Burial mask of Pharaoh Nebkheperura Tutankhamen. Photo: DEA PICTURE LIBRARY/De Agostini via Getty Images.
Burial mask of Pharaoh Nebkheperura Tutankhamen. Photo by Dea Picture Library/De Agostini via Getty Images.

The Egyptian government has recently invested heavily into the renovation and restoration of its ancient cultural sites in an effort to turn around an ailing economy, traditionally relient on tourism and struggling to recover in the wake of the Arab Spring. Art Daily reports that two completed projects have been unveiled in the last week.

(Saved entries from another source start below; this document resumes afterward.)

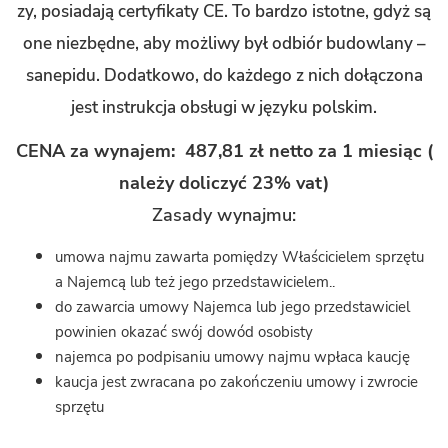
zy, po­sia­da­ją cer­ty­fi­ka­ty CE. To bar­dzo istot­ne, gdyż są
one nie­zbęd­ne, aby moż­li­wy był od­biór bu­dow­la­ny –
sa­ne­pi­du. Do­dat­ko­wo, do każ­de­go z nich do­łą­czo­na
jest in­struk­cja ob­słu­gi w ję­zy­ku pol­skim.
CENA za wy­na­jem: 487,81 zł netto za 1 mie­siąc (
na­le­ży do­li­czyć 23% vat)
Za­sa­dy wy­naj­mu:
umowa najmu zawarta pomiędzy Właścicielem sprzętu
a Najemcą lub też jego przedstawicielem..
do zawarcia umowy Najemca lub jego przedstawiciel
powinien okazać swój dowód osobisty
najemca po podpisaniu umowy najmu wpłaca kaucję
kaucja jest zwracana po zakończeniu umowy i zwrocie
sprzętu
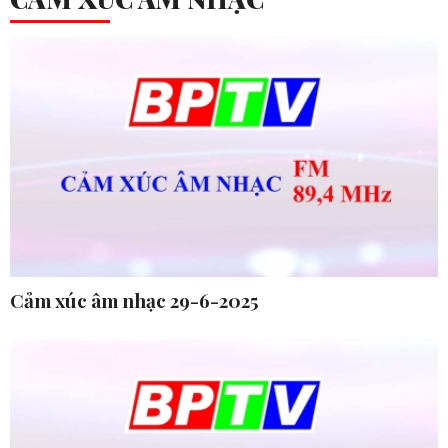
Cảm xúc âm nhạc 29-6-2025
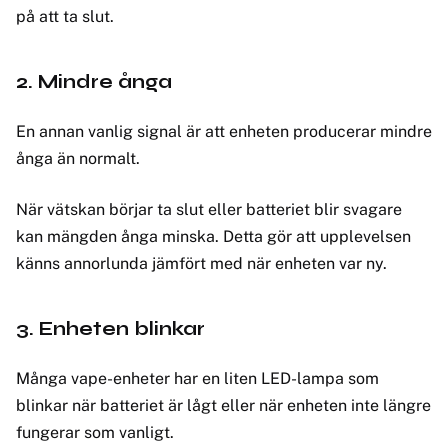
på att ta slut.
2. Mindre ånga
En annan vanlig signal är att enheten producerar mindre
ånga än normalt.
När vätskan börjar ta slut eller batteriet blir svagare
kan mängden ånga minska. Detta gör att upplevelsen
känns annorlunda jämfört med när enheten var ny.
3. Enheten blinkar
Många vape-enheter har en liten LED-lampa som
blinkar när batteriet är lågt eller när enheten inte längre
fungerar som vanligt.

On Sunday, archaeologists in Luxor presented a restored giant statue depicting the Pharaoh Amenhotep III walking. The statue, which was re-erected at the northern gate of the ruler’s funerary temple, is standing for the first time since crumbling in an earthquake 3,200 years ago. Scientists pieced together the 110-ton statue from 89 chunks and several hundred of fragments. It now stands next to another effigy of the king, unveiled last spring.

“These are up to now the highest standing effigies of an Egyptian king in striding attitude,” Hourig Sourouzian, head of the restoration project, told Art Daily.

On Monday, Prime Minister Ibrahim Mahlab unveiled four newly renovated rooms in the Egyptian Museum’s Tutankhamen gallery in Cairo. The halls feature the boy-king’s mummy alongside various treasures that were excavated from the monarch’s tomb, left untouched until 1922.

James Moran of the EU’s delegation in Cairo told Art Dailythat the restoration of the iconic institution “is fundamental for the economy.” The EU has pledged €92,000 ($115,000) towards the redevelopment of the Egyptian Museum, which holds the largest number of Pharaonic artifacts in the world.